Instructions for the task
All lines in the records below with the word "Figure" must be returned.

Supplied records
┄┄┄┄┄┄┄┄┄┄┄┄┄┄┄┄┄┄┄┄

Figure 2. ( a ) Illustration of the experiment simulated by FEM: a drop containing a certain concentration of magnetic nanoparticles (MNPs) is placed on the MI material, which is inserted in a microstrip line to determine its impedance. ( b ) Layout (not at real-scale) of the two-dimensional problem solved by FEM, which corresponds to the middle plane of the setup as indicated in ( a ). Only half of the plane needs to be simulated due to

┄┄┄┄┄┄┄┄┄┄┄┄┄┄┄┄┄┄┄┄

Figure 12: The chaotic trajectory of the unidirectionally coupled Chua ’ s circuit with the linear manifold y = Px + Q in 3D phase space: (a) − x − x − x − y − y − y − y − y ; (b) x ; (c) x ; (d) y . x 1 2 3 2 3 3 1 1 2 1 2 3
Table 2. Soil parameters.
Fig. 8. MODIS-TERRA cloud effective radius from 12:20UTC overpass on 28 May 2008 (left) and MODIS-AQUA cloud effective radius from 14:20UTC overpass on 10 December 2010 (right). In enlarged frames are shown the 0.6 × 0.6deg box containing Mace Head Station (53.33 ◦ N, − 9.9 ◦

┄┄┄┄┄┄┄┄┄┄┄┄┄┄┄┄┄┄┄┄

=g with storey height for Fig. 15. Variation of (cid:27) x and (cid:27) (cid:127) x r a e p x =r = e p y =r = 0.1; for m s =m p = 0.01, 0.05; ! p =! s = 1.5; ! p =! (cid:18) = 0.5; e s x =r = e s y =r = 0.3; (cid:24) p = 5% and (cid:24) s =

┄┄┄┄┄┄┄┄┄┄┄┄┄┄┄┄┄┄┄┄

Task output
Figure 2. ( a ) Illustration of the experiment simulated by FEM: a drop containing a certain concentration of magnetic nanoparticles (MNPs) is placed on the MI material, which is inserted in a microstrip line to determine its impedance. ( b ) Layout (not at real-scale) of the two-dimensional problem solved by FEM, which corresponds to the middle plane of the setup as indicated in ( a ). Only half of the plane needs to be simulated due to
Figure 12: The chaotic trajectory of the unidirectionally coupled Chua ’ s circuit with the linear manifold y = Px + Q in 3D phase space: (a) − x − x − x − y − y − y − y − y ; (b) x ; (c) x ; (d) y . x 1 2 3 2 3 3 1 1 2 1 2 3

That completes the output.